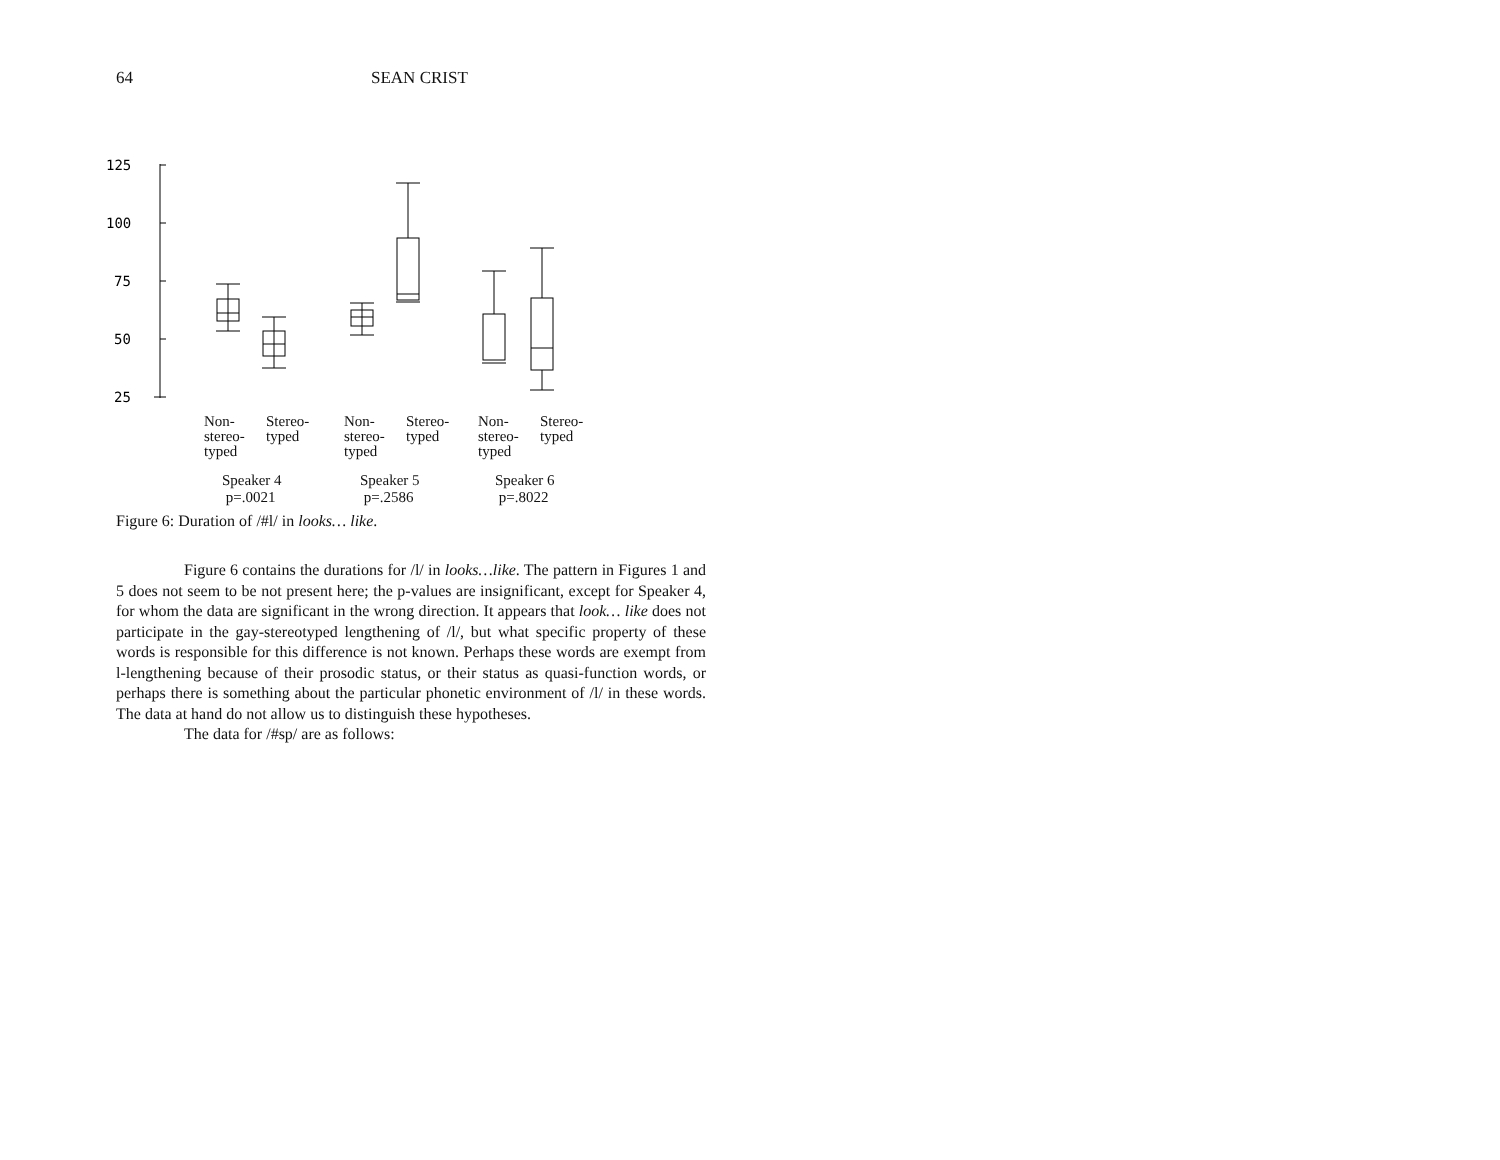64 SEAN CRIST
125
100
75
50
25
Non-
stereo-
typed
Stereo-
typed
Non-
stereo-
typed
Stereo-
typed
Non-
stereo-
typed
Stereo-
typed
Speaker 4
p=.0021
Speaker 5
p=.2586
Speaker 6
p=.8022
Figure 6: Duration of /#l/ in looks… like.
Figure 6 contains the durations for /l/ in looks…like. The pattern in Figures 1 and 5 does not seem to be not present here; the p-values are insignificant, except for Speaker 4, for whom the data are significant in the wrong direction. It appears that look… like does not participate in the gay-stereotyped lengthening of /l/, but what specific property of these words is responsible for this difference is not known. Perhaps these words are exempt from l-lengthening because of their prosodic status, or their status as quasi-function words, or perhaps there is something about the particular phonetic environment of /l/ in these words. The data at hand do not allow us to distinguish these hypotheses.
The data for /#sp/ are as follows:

Requirement: Return each record exactly as given, excluding any image.

Written response:
64 SEAN CRIST
125
100
75
50
25
Non-
stereo-
typed
Stereo-
typed
Non-
stereo-
typed
Stereo-
typed
Non-
stereo-
typed
Stereo-
typed
Speaker 4
p=.0021
Speaker 5
p=.2586
Speaker 6
p=.8022
Figure 6: Duration of /#l/ in looks… like.
Figure 6 contains the durations for /l/ in looks…like. The pattern in Figures 1 and 5 does not seem to be not present here; the p-values are insignificant, except for Speaker 4, for whom the data are significant in the wrong direction. It appears that look… like does not participate in the gay-stereotyped lengthening of /l/, but what specific property of these words is responsible for this difference is not known. Perhaps these words are exempt from l-lengthening because of their prosodic status, or their status as quasi-function words, or perhaps there is something about the particular phonetic environment of /l/ in these words. The data at hand do not allow us to distinguish these hypotheses.
The data for /#sp/ are as follows:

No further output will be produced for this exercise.